Zondag 23 februari 2025

ZEVENDE ZONDAG DOOR HET JAAR

Uit het 1e boek Samuël 26,2.7-9.12-13.22-23.
Daarom rukte Saul uit, begeleid door drieduizend van de voortreffelijkste manschappen uit Israël, en daalde af naar de woestijn van Zif, om David daar op te sporen.
Zo drong David met Abisjai ‘s nachts tot de troep door. En zie, daar lag Saul in het legerkamp te slapen; aan zijn hoofdeinde stond zijn lans in de grond gestoken, en Abner lag met het volk in een kring om hem heen.
En Abisjai zei tot David: Nu heeft God uw vijand in uw hand overgeleverd!

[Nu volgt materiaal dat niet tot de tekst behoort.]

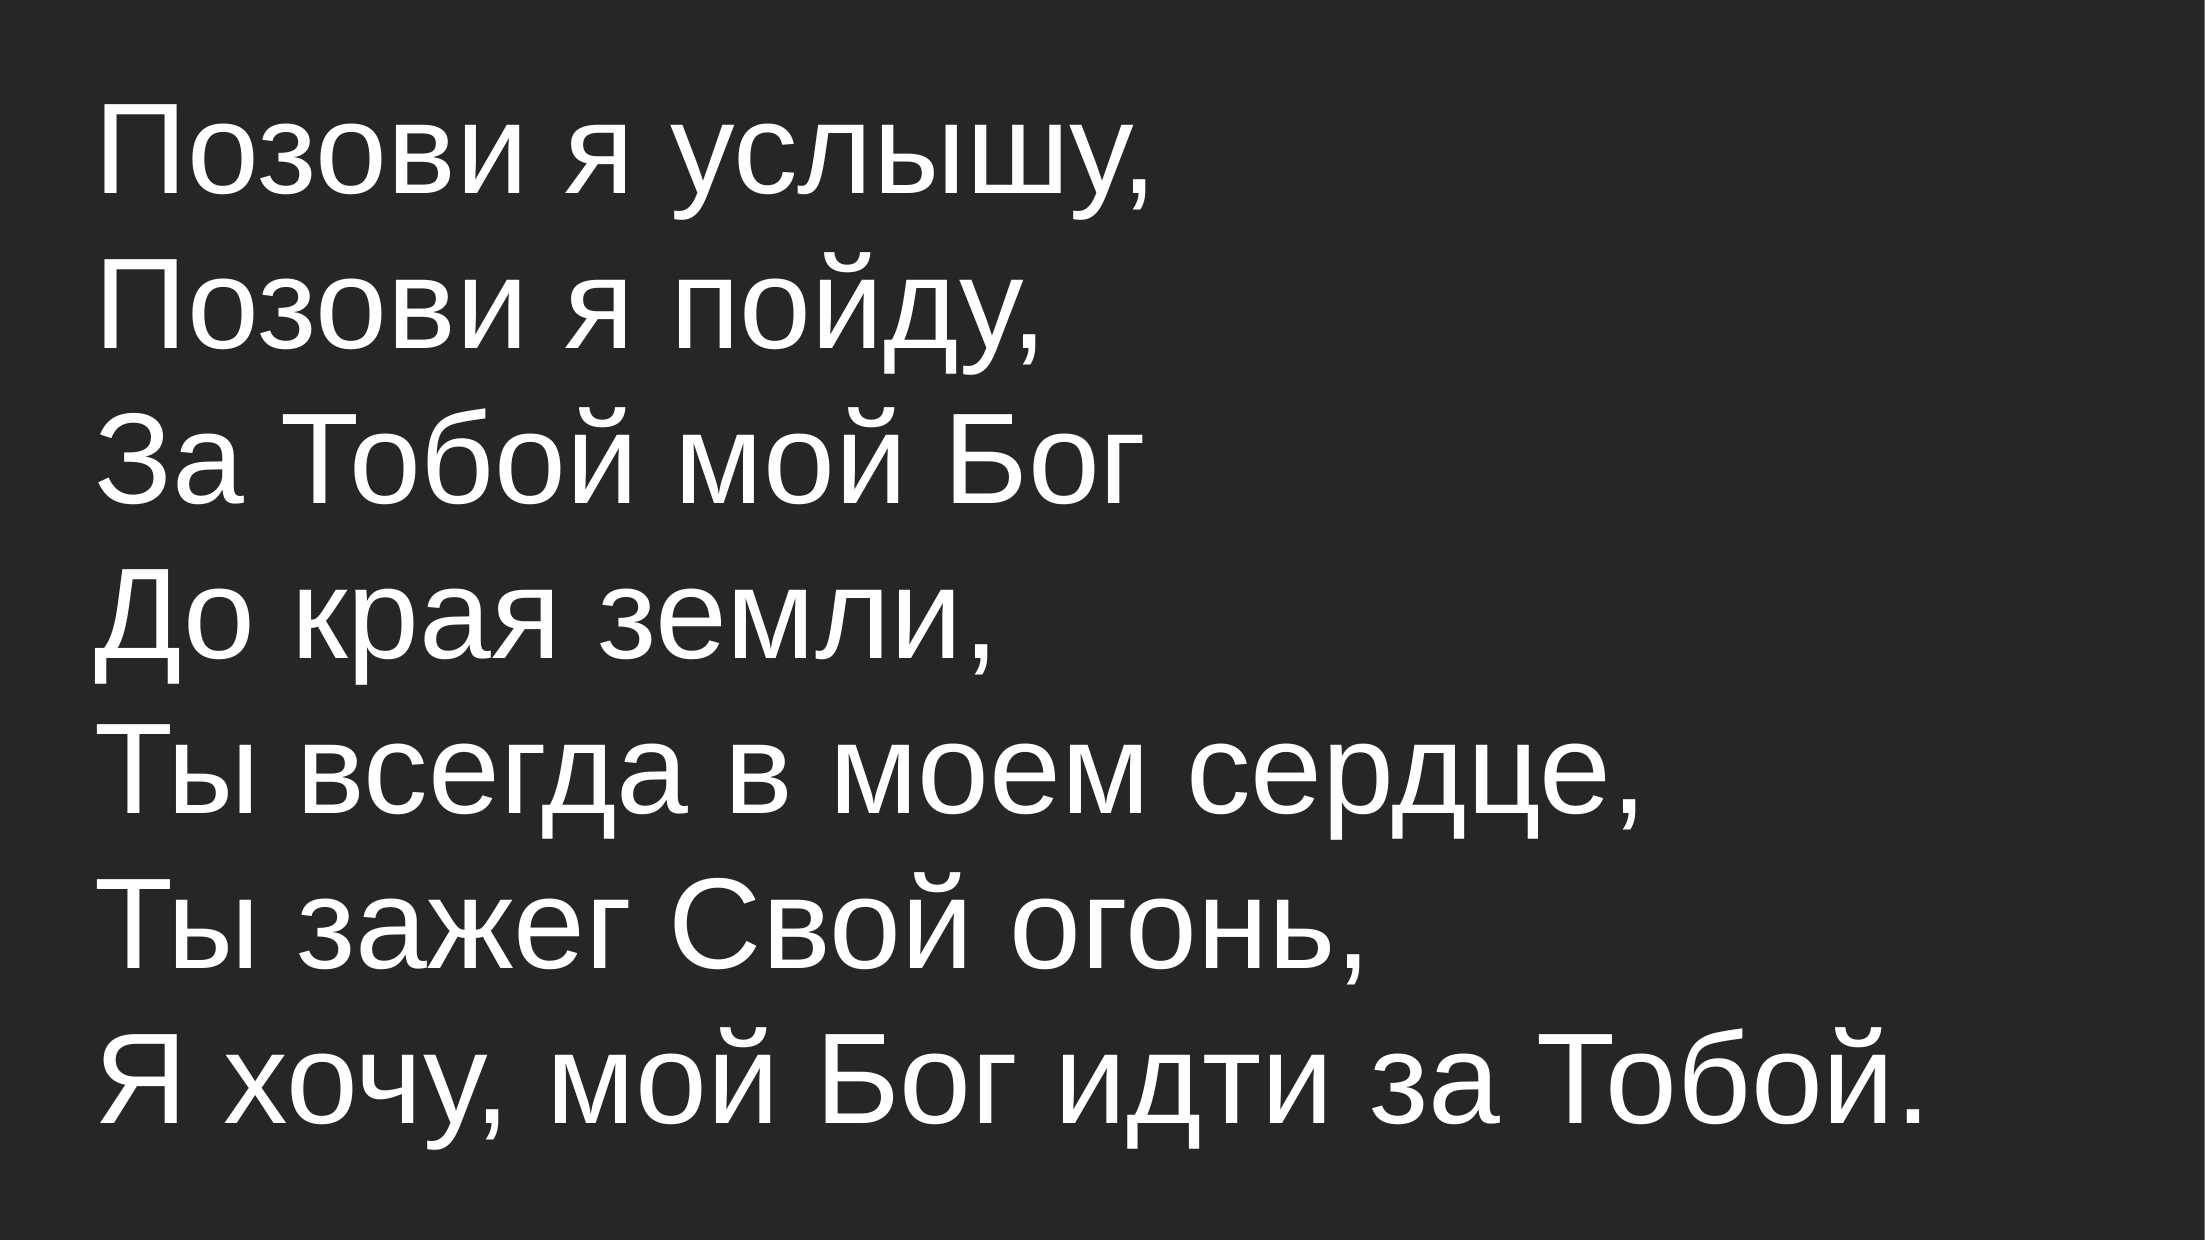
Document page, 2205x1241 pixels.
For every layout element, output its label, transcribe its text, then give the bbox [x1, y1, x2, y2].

text_box Позови я услышу, Позови я пойду, За Тобой мой Бог До края земли, Ты всегда в моем сердце, Ты зажег Свой огонь, Я хочу, мой Бог идти за Тобой. [94, 13, 2205, 1200]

Laat mij hem nu met zijn eigen lans in één stoot aan de grond vastpriemen; een tweede zal niet nodig zijn!
Maar David sprak tot Abisjai: Doe hem geen leed; want hoe kan iemand ongestraft de hand slaan aan den gezalfde van Jahweh?
En David nam de lans met de waterkruik van het hoofdeinde van Saul weg, en ze gingen heen, zonder dat ook maar iemand het zag of bemerkte, zonder dat ook maar iemand wakker werd; want allen lagen zij te slapen: een slaap van Jahweh had hen overvallen.
Aan de andere zijde gekomen, ging David ver weg op de top van de berg staan, zodat er een flinke afstand tussen hen was.
Maar David antwoordde: Hier is de lans van den koning. Laat een van de manschappen hierheen komen, om hem te halen.
Jahweh zal aan ieder van ons zijn rechtschapenheid en trouw vergelden. Want ofschoon Jahweh u heden in mijn hand had geleverd, heb ik mijn hand niet geslagen aan den gezalfde van Jahweh.

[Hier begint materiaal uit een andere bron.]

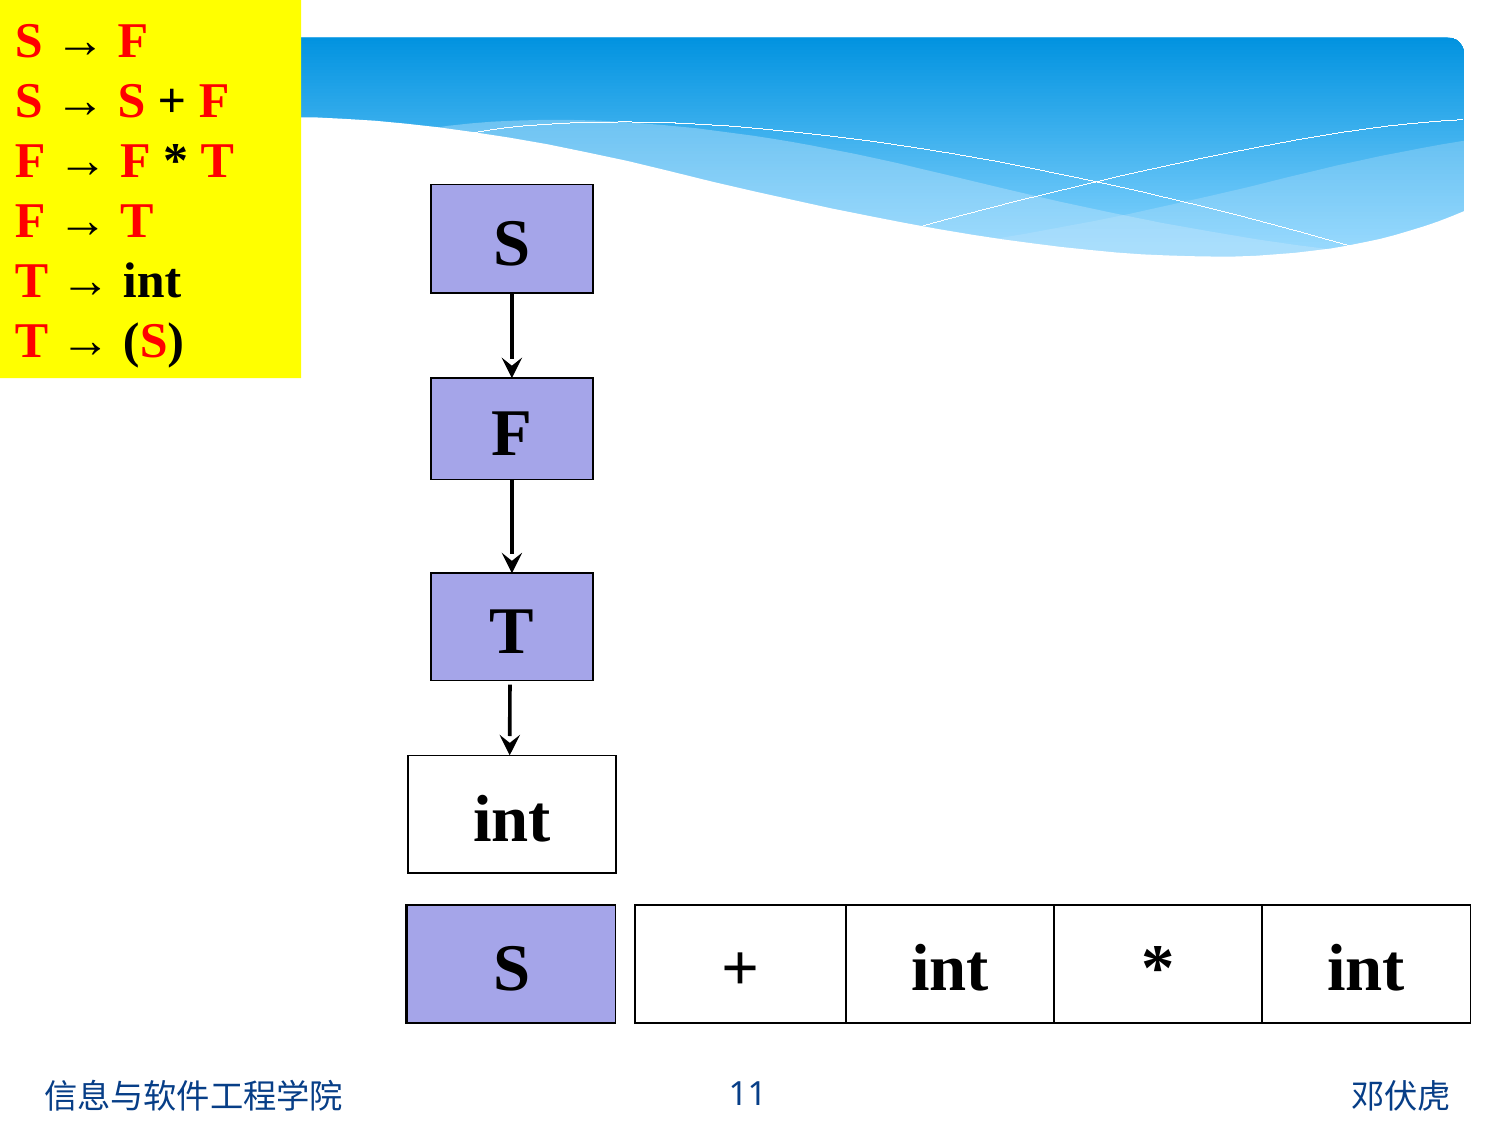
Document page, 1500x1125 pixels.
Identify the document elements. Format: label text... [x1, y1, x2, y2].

Psalmen 103(102),1-2.3-4.8.10.12-13.
Verheerlijk, mijn ziel, de Heer,
zijn heilige Naam uit het diepst van uw wezen.
Verheerlijk, mijn ziel, de Heer,
vergeet zijn weldaden niet.

Hij is het, die u uw schulden vergeeft,
die u geneest van uw kwalen.
Hij is het die u van de ondergang redt,
die u omringt met zijn gunst en erbarmen.

De Heer is barmhartig en welgezind,
lankmoedig en goedertieren.
Hij handelt met ons niet zoals wij verdienen,
vergeldt ons niet onze schuld.

Zo ver als de afstand van oost tot west,
zo ver verdrijft Hij van ons de zonde
Zozeer als een vader zijn kinderen liefheeft,
zozeer heeft de Heer zijn dienaren lief.


Uit de 1e brief van de heilige apostel Paulus aan de christenen van Korinte 15,45-49.
In deze zin staat er geschreven: De eerste mens, Adam, werd een levens wezen. De laatste Adam werd een levendma­kende Geest.
Maar het geestelijke komt niet het eerst; het natuurlijke gaat vooraf, daarna komt het geestelijke.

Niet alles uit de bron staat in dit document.